The free event on Tuesday 20 February includes the screening of ‘Food Evolution’, a documentary featuring scientists and farmers from around the world exploring the controversy surrounding GMOs and food.
Leader of the plant systems research pathway at the Graham Centre, Charles Sturt University (CSU) Emeritus Professor Jim Pratley said, “GMO technology has been part of agricultural production for over two decades without incident and there are opportunities to improve sustainability and profitability through further development of the technology.
“The evaluation of GMO technologies needs to be evidence-based and the film, ‘Food Evolution’ brings together a number of perspectives to unravel the science to allow people to make informed decisions.
“The discussion will continue after the film with an expert panel on hand to talk about GMOs in an Australian context and to answer audience questions,” Professor Pratley said.

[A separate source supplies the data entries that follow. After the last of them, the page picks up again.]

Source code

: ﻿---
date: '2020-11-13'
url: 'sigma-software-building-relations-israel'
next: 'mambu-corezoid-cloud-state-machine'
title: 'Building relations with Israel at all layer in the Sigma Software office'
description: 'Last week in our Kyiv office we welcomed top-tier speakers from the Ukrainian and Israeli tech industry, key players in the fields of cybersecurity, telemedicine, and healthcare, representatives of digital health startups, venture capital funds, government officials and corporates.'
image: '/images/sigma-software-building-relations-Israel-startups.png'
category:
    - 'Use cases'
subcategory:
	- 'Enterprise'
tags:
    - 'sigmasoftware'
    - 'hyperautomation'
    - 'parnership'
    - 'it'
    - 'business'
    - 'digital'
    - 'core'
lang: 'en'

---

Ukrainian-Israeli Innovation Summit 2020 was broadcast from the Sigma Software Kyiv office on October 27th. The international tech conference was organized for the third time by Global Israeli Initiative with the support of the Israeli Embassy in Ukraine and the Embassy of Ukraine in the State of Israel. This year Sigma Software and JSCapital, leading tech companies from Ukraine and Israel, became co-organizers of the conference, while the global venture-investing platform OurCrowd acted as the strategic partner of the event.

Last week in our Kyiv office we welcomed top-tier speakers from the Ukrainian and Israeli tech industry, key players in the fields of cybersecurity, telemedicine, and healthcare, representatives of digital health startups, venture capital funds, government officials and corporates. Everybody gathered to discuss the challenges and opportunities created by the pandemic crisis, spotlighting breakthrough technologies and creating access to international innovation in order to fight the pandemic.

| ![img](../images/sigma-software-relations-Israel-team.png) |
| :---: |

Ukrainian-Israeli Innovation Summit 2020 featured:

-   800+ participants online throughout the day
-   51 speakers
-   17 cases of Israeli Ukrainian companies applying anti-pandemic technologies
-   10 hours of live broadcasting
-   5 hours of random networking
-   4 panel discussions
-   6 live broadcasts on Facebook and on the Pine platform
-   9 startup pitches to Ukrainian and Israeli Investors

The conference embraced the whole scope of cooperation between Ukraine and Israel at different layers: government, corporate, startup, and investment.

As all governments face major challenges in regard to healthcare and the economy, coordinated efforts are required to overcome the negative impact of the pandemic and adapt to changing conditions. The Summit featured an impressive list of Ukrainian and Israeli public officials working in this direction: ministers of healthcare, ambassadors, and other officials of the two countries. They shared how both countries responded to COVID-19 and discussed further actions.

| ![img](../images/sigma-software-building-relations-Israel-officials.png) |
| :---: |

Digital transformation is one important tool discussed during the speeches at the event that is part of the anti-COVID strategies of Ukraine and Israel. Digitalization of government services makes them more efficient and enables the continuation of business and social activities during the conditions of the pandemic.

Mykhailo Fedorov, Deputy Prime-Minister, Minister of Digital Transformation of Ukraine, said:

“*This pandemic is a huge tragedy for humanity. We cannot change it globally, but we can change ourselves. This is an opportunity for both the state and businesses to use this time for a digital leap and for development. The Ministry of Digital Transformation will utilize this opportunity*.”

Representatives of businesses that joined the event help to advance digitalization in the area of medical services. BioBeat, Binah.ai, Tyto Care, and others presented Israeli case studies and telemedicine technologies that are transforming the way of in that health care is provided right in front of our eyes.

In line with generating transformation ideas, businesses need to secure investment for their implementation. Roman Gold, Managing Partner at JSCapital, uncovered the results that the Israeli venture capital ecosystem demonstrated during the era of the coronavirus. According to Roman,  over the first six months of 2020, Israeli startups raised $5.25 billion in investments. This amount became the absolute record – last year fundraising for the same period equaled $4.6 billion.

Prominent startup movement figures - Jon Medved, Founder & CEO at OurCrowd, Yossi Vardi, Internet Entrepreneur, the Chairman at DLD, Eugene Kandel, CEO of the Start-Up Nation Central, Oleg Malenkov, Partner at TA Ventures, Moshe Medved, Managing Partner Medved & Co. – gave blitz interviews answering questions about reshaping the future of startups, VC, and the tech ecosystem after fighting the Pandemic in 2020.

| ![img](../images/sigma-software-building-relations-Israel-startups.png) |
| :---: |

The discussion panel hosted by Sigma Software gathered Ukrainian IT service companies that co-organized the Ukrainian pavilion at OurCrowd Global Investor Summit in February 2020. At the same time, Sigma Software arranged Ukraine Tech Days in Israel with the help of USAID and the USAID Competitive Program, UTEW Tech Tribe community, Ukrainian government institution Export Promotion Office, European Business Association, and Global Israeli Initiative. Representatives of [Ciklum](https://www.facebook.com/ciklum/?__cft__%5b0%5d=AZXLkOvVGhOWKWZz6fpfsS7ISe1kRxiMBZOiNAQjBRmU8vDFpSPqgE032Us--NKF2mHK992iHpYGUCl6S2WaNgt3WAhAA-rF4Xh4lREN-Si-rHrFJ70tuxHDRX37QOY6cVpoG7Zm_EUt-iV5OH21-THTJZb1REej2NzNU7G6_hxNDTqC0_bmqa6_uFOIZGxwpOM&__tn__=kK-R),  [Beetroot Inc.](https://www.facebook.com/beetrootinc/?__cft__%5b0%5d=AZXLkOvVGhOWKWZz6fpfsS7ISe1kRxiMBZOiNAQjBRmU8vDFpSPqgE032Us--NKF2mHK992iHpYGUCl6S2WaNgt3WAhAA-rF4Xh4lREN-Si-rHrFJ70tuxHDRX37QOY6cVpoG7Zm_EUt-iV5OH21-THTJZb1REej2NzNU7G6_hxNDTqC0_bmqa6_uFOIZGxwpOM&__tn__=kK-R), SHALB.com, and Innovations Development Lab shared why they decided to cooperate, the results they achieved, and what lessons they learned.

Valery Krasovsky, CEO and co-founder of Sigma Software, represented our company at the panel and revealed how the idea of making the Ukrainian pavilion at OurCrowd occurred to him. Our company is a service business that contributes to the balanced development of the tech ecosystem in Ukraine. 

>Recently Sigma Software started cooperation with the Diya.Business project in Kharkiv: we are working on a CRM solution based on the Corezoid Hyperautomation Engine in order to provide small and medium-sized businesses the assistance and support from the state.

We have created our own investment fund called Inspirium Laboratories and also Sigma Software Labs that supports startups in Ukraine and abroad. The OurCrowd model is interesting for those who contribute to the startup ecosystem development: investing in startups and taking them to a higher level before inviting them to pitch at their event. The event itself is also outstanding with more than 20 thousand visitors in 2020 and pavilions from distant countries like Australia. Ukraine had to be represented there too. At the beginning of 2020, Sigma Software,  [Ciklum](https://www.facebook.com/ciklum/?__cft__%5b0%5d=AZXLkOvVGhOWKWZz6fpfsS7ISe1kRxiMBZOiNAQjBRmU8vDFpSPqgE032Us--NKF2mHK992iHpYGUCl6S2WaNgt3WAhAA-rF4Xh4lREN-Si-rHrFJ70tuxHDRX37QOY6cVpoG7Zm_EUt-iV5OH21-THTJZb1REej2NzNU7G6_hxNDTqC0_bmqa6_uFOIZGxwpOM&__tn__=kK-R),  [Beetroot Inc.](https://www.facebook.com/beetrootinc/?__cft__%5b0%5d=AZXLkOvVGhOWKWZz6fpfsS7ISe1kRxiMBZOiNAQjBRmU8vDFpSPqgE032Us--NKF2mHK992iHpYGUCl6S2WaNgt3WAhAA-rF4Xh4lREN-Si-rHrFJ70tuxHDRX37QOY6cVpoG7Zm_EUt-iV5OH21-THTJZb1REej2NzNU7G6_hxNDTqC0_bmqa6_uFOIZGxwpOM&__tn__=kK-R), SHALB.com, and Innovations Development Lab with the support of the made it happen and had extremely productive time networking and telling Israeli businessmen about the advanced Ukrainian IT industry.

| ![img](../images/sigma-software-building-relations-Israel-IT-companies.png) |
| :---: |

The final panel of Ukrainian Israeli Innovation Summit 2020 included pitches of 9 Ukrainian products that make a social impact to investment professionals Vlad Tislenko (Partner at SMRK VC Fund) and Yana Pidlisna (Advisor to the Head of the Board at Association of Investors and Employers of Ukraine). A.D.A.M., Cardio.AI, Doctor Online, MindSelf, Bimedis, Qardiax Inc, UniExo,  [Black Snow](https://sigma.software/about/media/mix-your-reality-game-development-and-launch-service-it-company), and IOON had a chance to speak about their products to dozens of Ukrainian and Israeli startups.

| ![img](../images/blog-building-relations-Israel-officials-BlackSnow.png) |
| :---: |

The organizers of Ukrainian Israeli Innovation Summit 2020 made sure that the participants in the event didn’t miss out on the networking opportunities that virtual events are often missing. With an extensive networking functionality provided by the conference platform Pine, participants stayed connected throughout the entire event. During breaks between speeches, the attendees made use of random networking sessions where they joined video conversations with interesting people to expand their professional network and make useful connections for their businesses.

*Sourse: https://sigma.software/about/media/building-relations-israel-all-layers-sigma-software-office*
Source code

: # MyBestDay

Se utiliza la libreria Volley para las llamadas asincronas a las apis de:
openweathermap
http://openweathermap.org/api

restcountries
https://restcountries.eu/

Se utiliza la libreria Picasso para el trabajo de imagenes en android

Free screening of the documentary ‘Food Evolution’ and expert panel discussion (Q &A)
When: Tuesday 20 February 5pm to 8 pm
Where: Wagga Wagga City Council meeting room, Civic Centre, Baylis Street, Wagga Wagga.
Register to attend: https://www.trybooking.com/book/event?eid=346527
CSU Emeritus Professor Jim Pratley. Professor Pratley’s research interests include conservation farming, weed management, herbicide resistance and Genetically Engineered (GE) crops.
CSIRO research scientist Dr James Petrie. Dr Petrie’s research is focused on the metabolic engineering of oilseed crops; including modifying plant seeds to produce long-chain omega-3 oils, and a project to increase the plant oil yield to meet the demand created by growing populations and oil consumption.
Dr Carl Ramage, Rautaki Solutions. Over the past 20 years Dr Ramage has supported the development of novel ag-biotech products in Australia through various roles across the supply chain.
Farmer and Nuffield scholar Mr Mark Swift. A farmer from Parkes in central west NSW, Mr Swift’s 2012 Nuffield Scholarship enabled him to study the impact of the precautionary principle on innovation in agriculture.